Jumbo will terminate its contract with its main bread suppliers by 2026 in an effort to reduce procurement costs, Het Financieele Dagblad (FD) reported. The decision ends a relationship of more than 20 years with Bake Five, a cooperative of five family-owned bakeries that together hold roughly 25 percent of the Dutch bread market and employ 700 full-time staff.
The new supplier will be Bakkerij Goedhart, owned by the Borgesius family. With a 40 percent market share, Goedhart is the largest bakery in the Netherlands and currently supplies Albert Heijn, Jumbo’s main competitor. The shift reportedly represents a major reshuffling in the country’s industrial bread sector.

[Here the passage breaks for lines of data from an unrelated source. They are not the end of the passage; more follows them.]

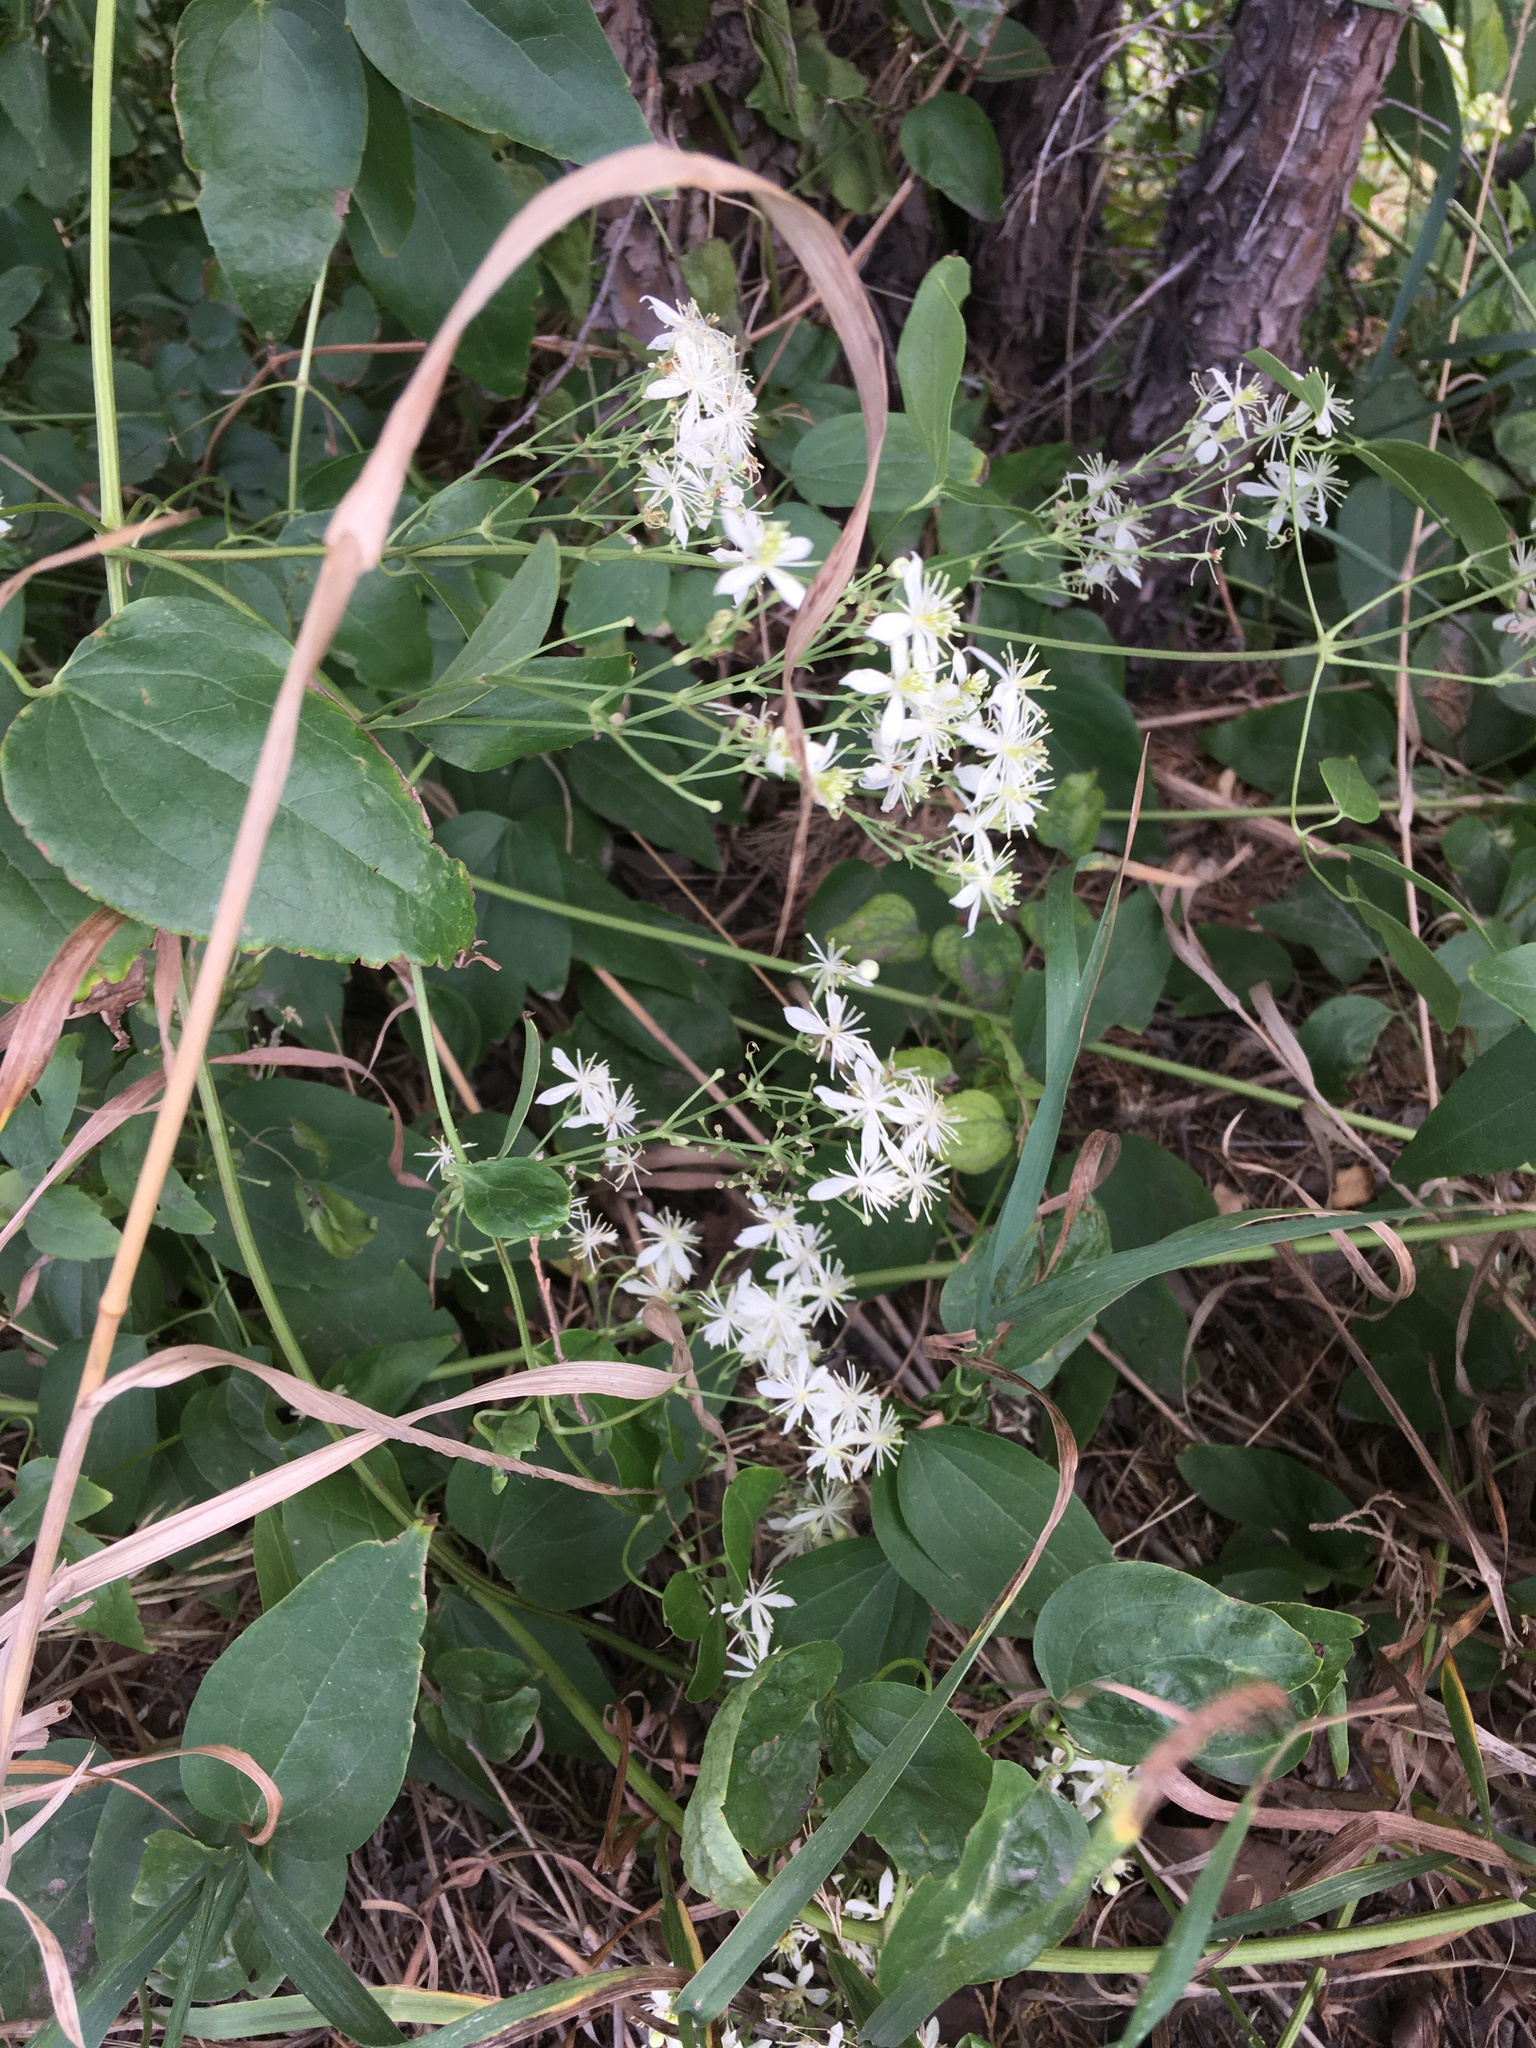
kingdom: Plantae
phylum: Tracheophyta
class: Magnoliopsida
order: Ranunculales
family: Ranunculaceae
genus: Clematis
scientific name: Clematis ligusticifolia
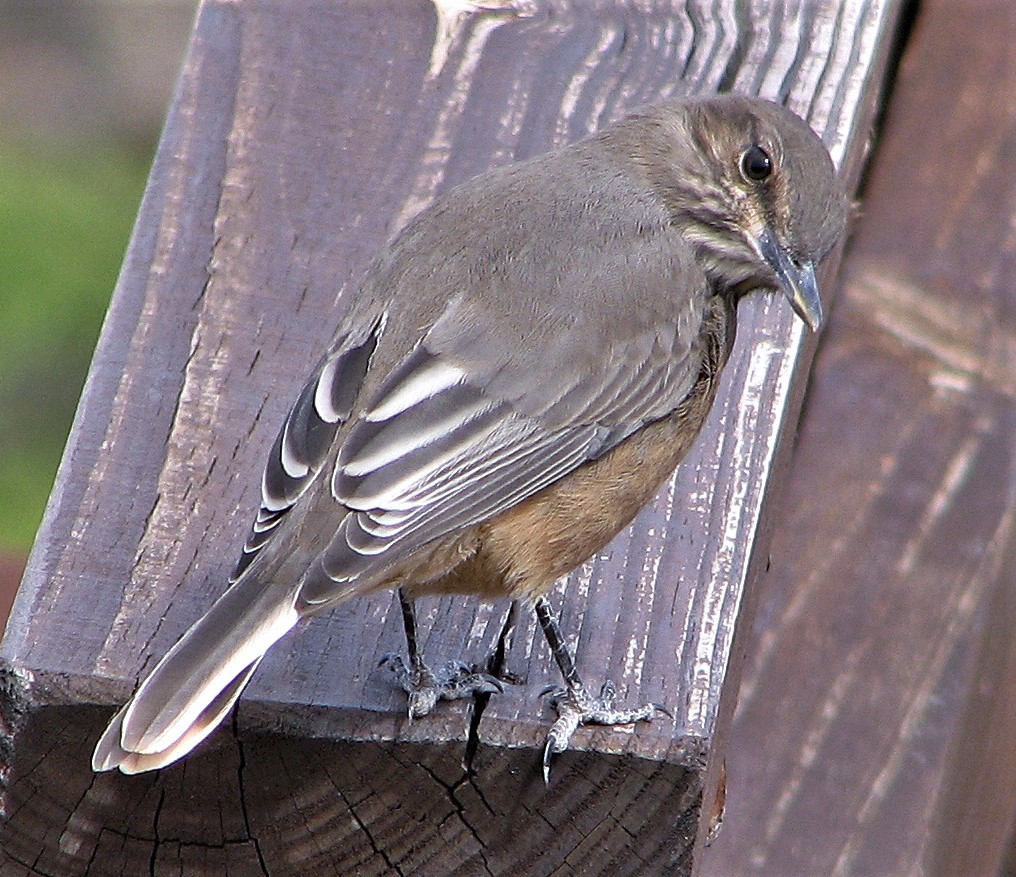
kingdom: Animalia
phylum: Chordata
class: Aves
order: Passeriformes
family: Tyrannidae
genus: Agriornis
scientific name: Agriornis montanus
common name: Black-billed shrike-tyrant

Bake Five stands to lose one of its largest clients, a move that could reportedly have serious economic consequences for the bakery group. The FD reported the contract change could severely impact the continuity of the Bake Five companies, which are responsible for delivering fresh bread daily to Jumbo locations across the country.
The switch comes amid ongoing tension between Jumbo and its suppliers. The supermarket has reportedly been seeking lower wholesale prices to deal with cost pressures stemming from inflation, which has significantly eroded retail profit margins. Jumbo has made no secret of its intent to push down costs across its supply chain.
Earlier this year, negotiations between Jumbo and other major suppliers also soured. Products from Heineken and Douwe Egberts temporarily disappeared from shelves when talks over pricing broke down. That conflict drew public attention to the supermarket’s increasingly “aggressive” procurement strategy.
Neither Jumbo nor Bake Five has confirmed how the 700 affected jobs will be handled following the contract’s termination. The financial and logistical impact on Bake Five’s operations is expected to be substantial, given the group’s historic dependence on the supermarket’s national distribution.